### Stored data
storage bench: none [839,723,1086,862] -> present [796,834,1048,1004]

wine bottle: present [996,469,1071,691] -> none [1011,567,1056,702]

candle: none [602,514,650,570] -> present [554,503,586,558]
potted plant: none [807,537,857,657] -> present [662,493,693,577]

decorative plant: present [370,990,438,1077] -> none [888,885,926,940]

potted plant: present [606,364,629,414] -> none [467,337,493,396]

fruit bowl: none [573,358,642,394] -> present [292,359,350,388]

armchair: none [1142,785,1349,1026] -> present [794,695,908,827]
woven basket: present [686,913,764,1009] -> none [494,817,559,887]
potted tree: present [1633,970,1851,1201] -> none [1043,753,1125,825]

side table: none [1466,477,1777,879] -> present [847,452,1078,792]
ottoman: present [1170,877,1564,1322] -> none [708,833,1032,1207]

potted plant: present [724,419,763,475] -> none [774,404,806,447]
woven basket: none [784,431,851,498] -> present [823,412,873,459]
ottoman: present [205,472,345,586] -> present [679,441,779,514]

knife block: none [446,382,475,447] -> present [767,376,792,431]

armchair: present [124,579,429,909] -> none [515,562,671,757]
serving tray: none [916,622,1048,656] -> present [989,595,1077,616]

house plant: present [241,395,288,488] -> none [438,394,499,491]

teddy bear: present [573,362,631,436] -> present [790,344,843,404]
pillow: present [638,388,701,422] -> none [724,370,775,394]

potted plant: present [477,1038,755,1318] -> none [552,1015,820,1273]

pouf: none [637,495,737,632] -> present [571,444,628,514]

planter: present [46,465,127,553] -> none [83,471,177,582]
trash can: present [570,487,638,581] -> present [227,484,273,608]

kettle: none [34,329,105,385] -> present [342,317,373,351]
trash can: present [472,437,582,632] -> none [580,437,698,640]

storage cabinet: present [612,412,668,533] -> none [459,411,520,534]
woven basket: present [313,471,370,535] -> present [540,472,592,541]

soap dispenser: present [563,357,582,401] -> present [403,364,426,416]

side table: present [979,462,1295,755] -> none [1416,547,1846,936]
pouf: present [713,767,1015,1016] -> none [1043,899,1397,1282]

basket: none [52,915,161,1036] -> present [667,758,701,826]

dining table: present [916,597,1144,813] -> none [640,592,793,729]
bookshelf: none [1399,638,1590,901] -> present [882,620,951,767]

### Work to complete
Reproduce, word for word, the lines of the data from the one that contains "basket: none [52,915,161,1036]" to the end, both ends included.

### Task answer
basket: none [52,915,161,1036] -> present [667,758,701,826]

dining table: present [916,597,1144,813] -> none [640,592,793,729]
bookshelf: none [1399,638,1590,901] -> present [882,620,951,767]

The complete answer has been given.